À l’heure des directives gouvernementales sur "les activités essentielles" (autrement dit celles qui ont trait au travail), l’agréable indifférence de Simon Tanner a de quoi en agacer plus d’un.
Évidemment, des agacés, je n’en suis pas.
À mi-chemin entre Bartleby et le Neveu de Rameau, Simon fait partie de ces êtres trop légers pour être compris, trop vivants pour être enfermés et trop changeants pour pouvoir s’arrêter quelque part.
Les Enfants Tanner c’est le récit de l’abandon du désir et la lutte qui en découle : lutte pour la survie pour qui refuse de travailler dès qu’une envie d’air lui passe sous le nez, lutte pour la reconnaisse, ou au moins, l’indifférence pour qui refuse de faire carrière, art ou bien famille. C’est la recherche constante de cet équilibre si fragile entre le conformisme et la liberté, la fougue et la docilité, l’oisiveté et le travail.
Tous les enfants Tanner – Simon bien sûr, mais aussi Klaus le grand-frère rangé et bourgeois, Kaspar le peintre et ami, Hedwig l’institutrice en rêve d’ailleurs (son monologue prononcé un soir de désespoir est l’un des plus beaux du livre) et Emil, interné à l’asile, ombre d’un monde malade – cherchent leur place dans la société où les directeurs de banque occupent plus d’espace que la brèche vers un ciel d’avril.

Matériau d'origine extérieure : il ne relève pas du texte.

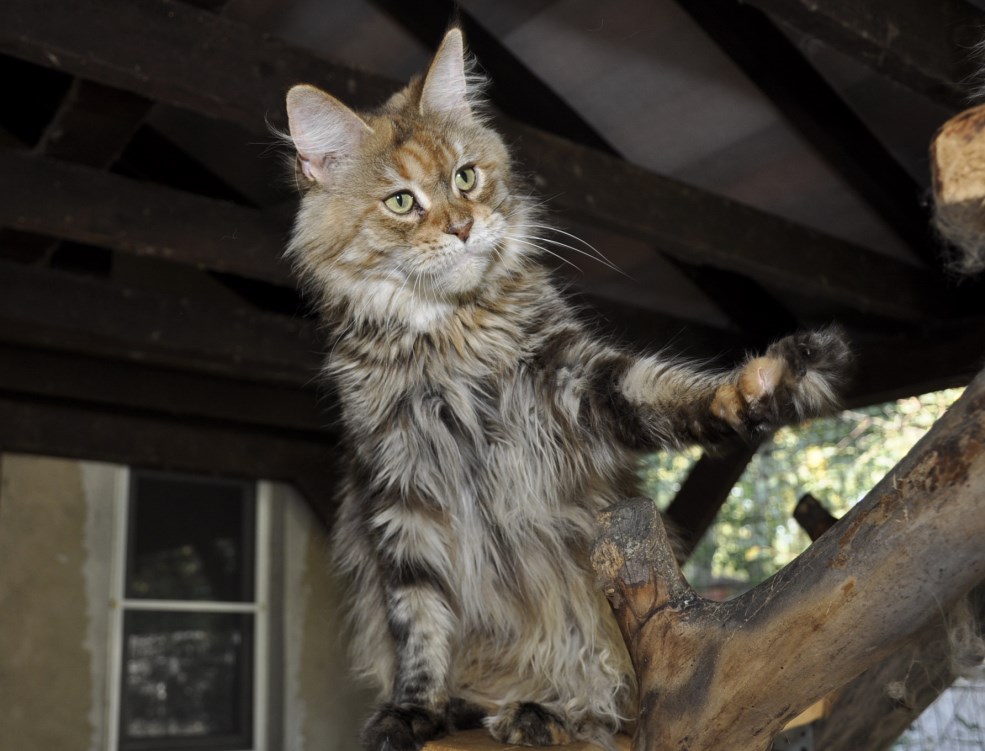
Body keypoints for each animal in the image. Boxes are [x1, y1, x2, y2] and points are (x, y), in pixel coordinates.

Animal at [283, 28, 851, 751]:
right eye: (402, 202)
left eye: (465, 177)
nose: (463, 227)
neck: (450, 339)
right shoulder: (396, 488)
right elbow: (418, 619)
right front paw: (414, 708)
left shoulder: (578, 381)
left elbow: (672, 392)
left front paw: (762, 385)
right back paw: (479, 708)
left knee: (611, 702)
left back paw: (543, 715)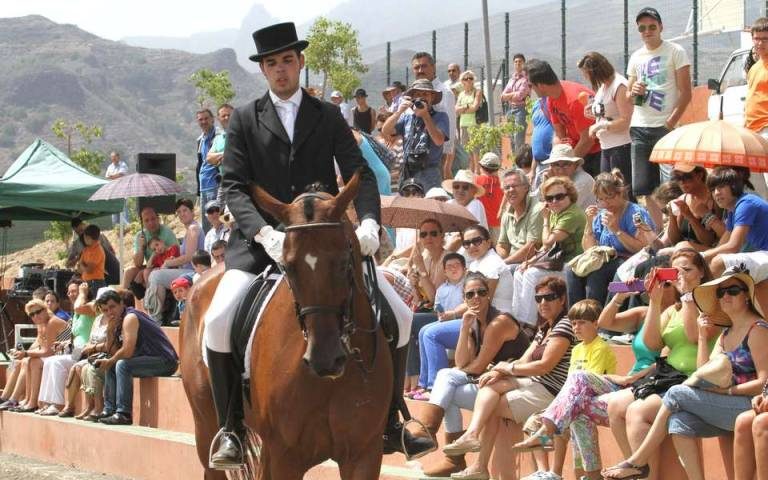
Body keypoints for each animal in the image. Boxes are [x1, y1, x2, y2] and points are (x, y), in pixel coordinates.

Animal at [182, 173, 392, 480]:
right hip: (206, 425)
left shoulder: (363, 453)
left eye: (344, 262)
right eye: (289, 268)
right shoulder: (286, 455)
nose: (325, 360)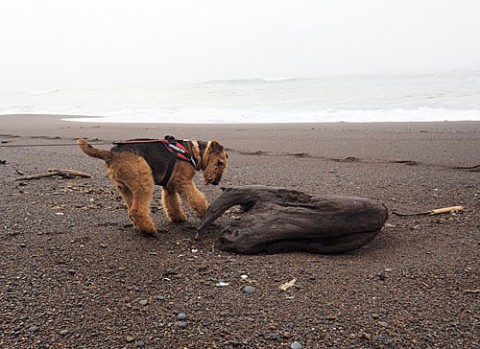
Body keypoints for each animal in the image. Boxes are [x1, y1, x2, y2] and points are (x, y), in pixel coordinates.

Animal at [78, 135, 228, 234]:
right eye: (220, 162)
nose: (216, 182)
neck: (193, 150)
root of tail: (110, 154)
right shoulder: (184, 183)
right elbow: (197, 199)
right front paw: (207, 213)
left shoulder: (169, 187)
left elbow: (172, 203)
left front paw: (178, 218)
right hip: (144, 181)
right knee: (137, 211)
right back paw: (150, 230)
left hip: (125, 188)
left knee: (132, 210)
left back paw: (141, 227)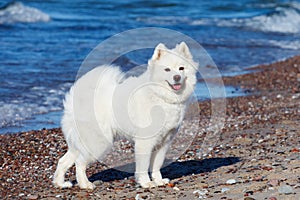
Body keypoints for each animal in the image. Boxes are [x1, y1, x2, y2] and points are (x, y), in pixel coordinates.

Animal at [53, 41, 199, 189]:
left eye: (181, 68)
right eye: (167, 70)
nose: (177, 77)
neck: (160, 96)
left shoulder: (164, 142)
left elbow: (156, 165)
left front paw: (158, 181)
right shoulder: (145, 142)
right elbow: (143, 166)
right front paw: (146, 182)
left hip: (81, 142)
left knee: (63, 161)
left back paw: (60, 183)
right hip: (98, 142)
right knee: (79, 163)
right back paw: (85, 184)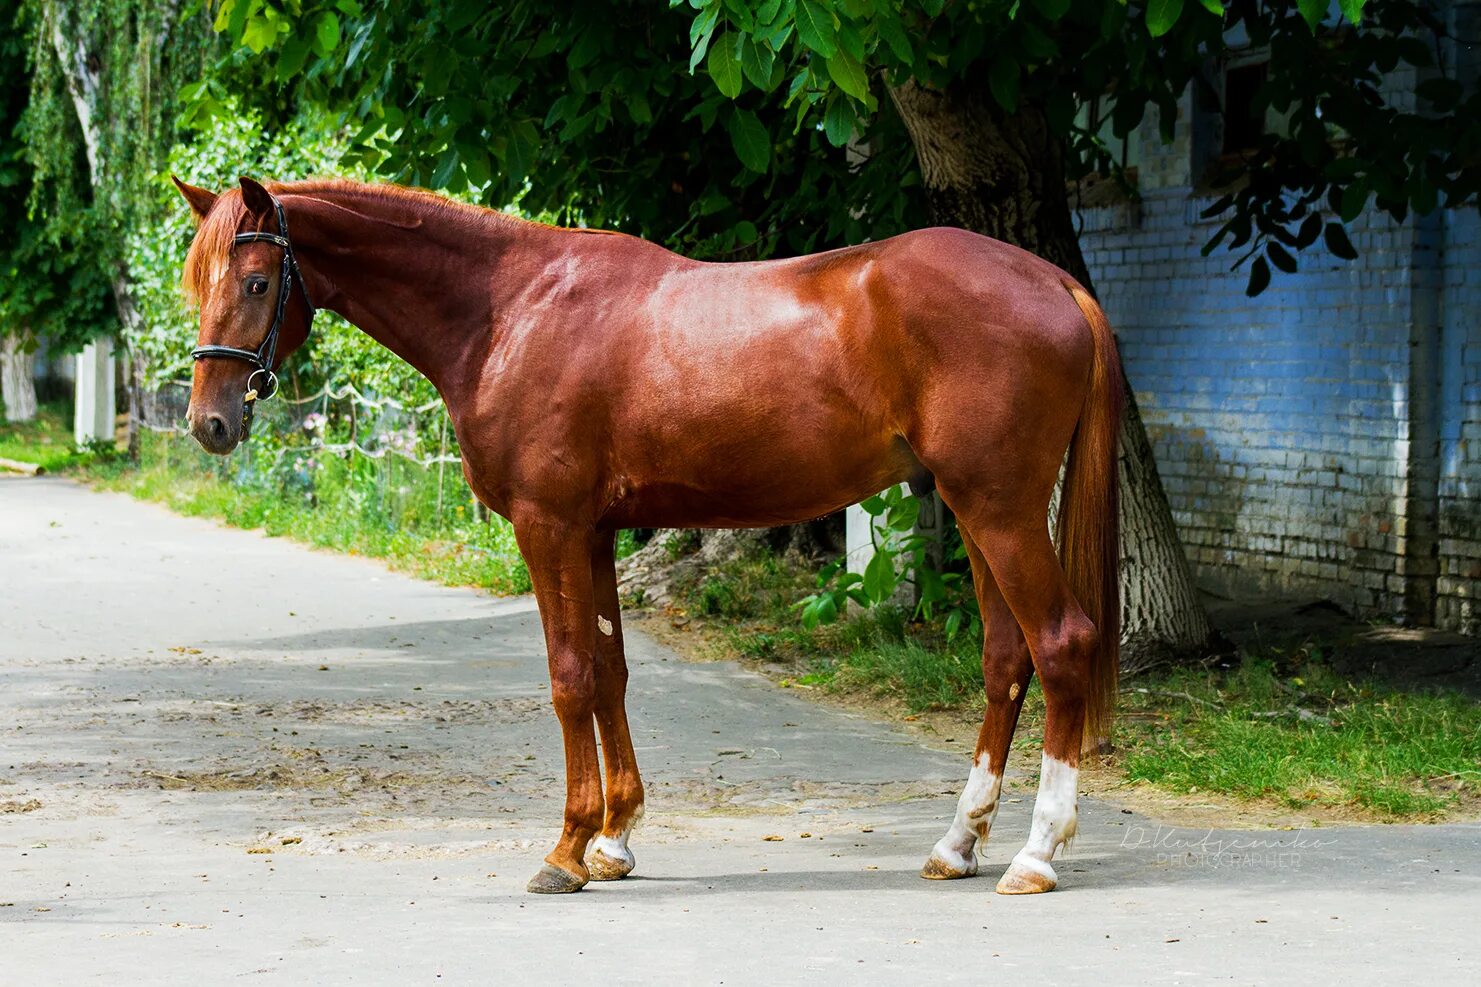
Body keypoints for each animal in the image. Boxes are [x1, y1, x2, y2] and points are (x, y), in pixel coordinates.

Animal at [173, 174, 1113, 889]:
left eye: (256, 283)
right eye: (199, 283)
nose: (209, 423)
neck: (508, 310)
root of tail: (1052, 283)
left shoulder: (547, 527)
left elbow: (569, 679)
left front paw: (564, 850)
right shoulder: (593, 533)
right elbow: (611, 672)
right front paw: (614, 838)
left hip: (999, 509)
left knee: (1061, 642)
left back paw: (1035, 853)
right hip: (977, 509)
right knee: (1005, 658)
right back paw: (957, 842)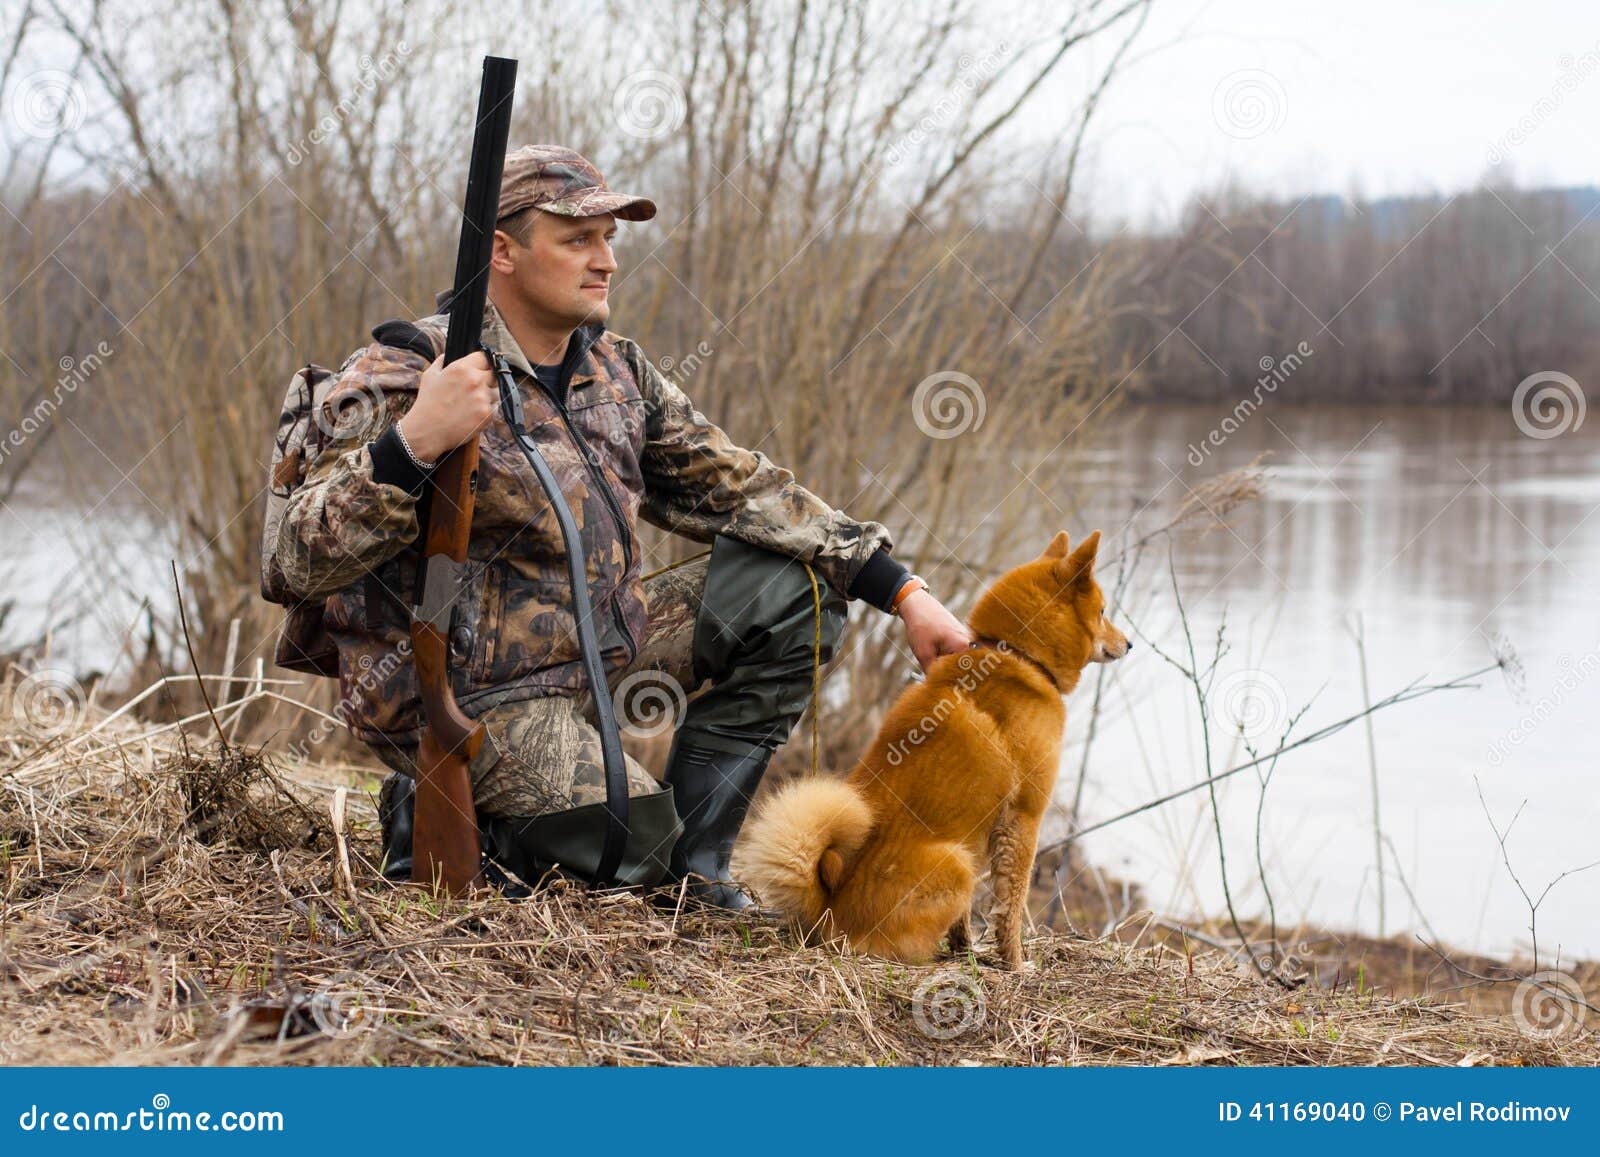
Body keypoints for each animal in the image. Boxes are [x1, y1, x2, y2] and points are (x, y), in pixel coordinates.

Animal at [739, 531, 1129, 970]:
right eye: (1102, 611)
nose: (1129, 643)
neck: (1017, 653)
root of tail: (828, 909)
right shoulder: (1023, 820)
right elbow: (1010, 907)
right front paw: (1014, 963)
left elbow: (968, 919)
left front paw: (967, 950)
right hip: (955, 863)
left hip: (962, 857)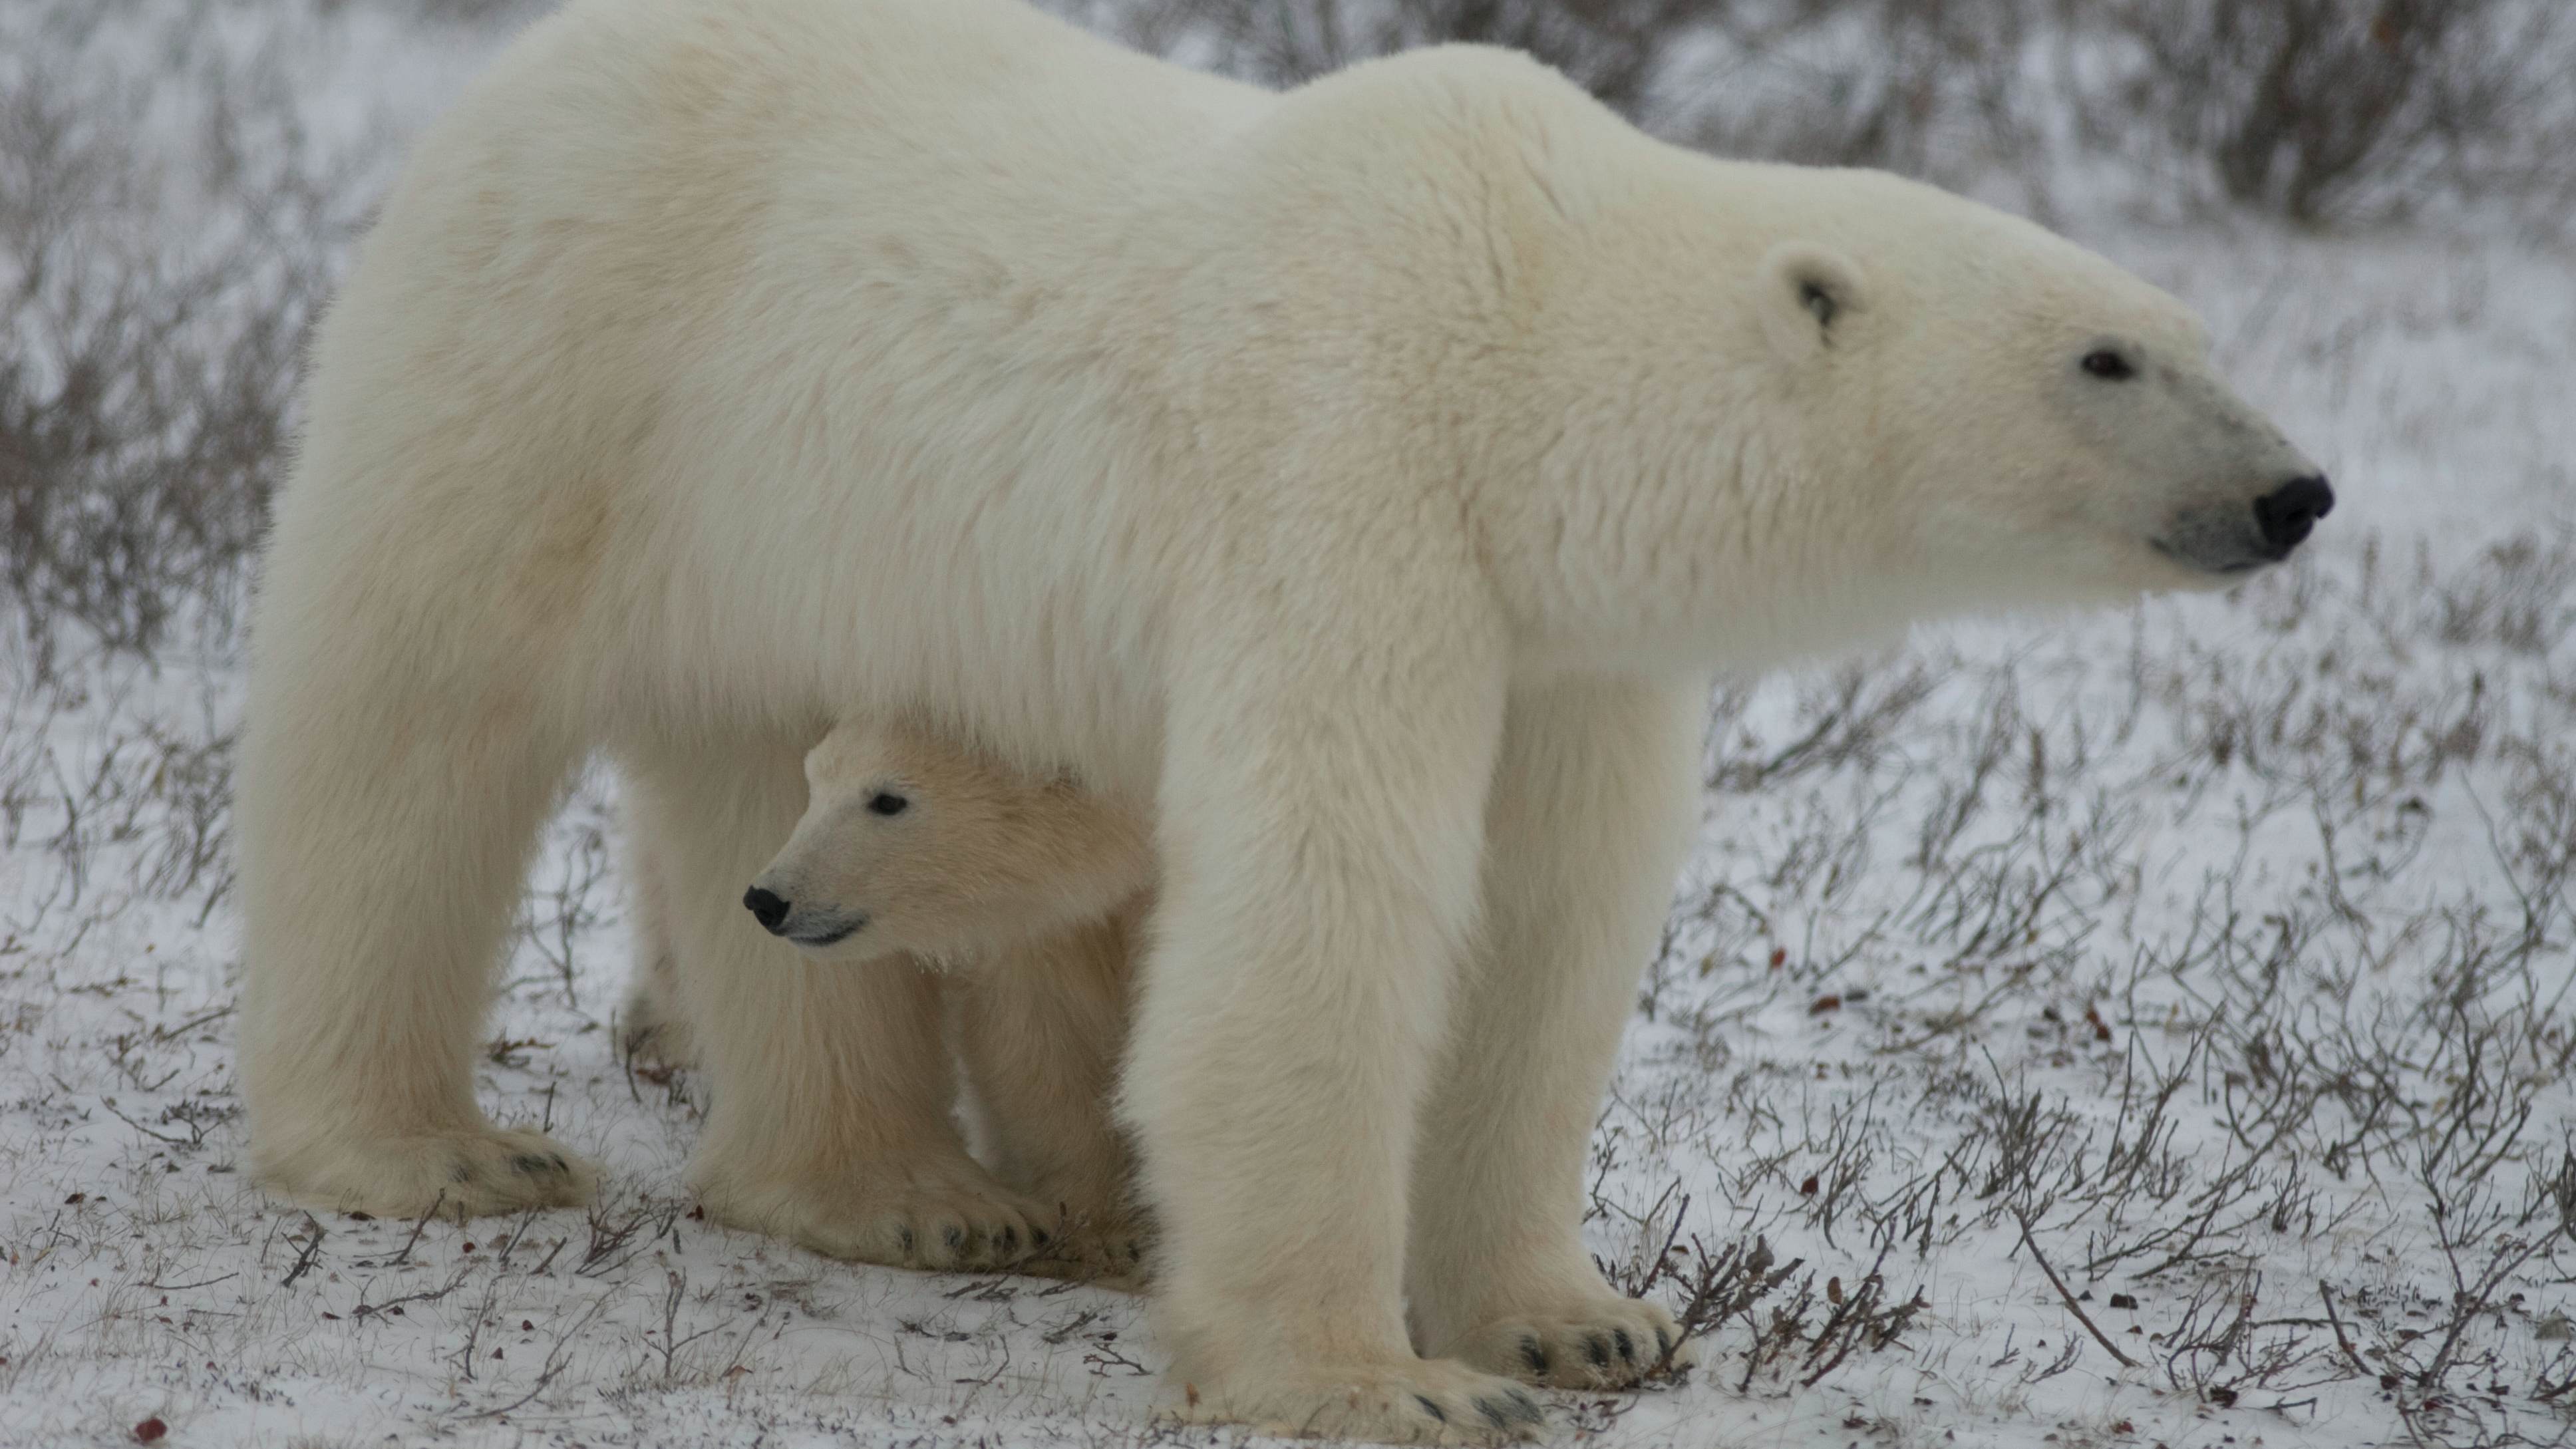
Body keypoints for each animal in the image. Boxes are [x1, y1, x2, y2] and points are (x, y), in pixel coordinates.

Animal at [237, 0, 2338, 1423]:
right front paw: (1372, 1377)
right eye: (2106, 357)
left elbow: (1544, 934)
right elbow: (1323, 907)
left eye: (2199, 336)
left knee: (749, 780)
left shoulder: (1558, 643)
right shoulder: (1348, 477)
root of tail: (513, 75)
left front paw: (1581, 1316)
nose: (2296, 492)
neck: (1520, 333)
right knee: (411, 728)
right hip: (556, 367)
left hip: (766, 550)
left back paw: (894, 1192)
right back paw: (434, 1149)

"Je voyais souvent mon frère, toujours chargé de paquets, menant sa vie d’affaires et je me demandais pourquoi il avait l’air si abattu, la tête toujours penchée vers le sol. Elle ne devait pas être bien belle cette vie nouvelle si elle empêchait de lever les yeux."
Un roman essentiel à l'heure du couvre-vie éternel dans lequel nous sommes plongés malgré nous.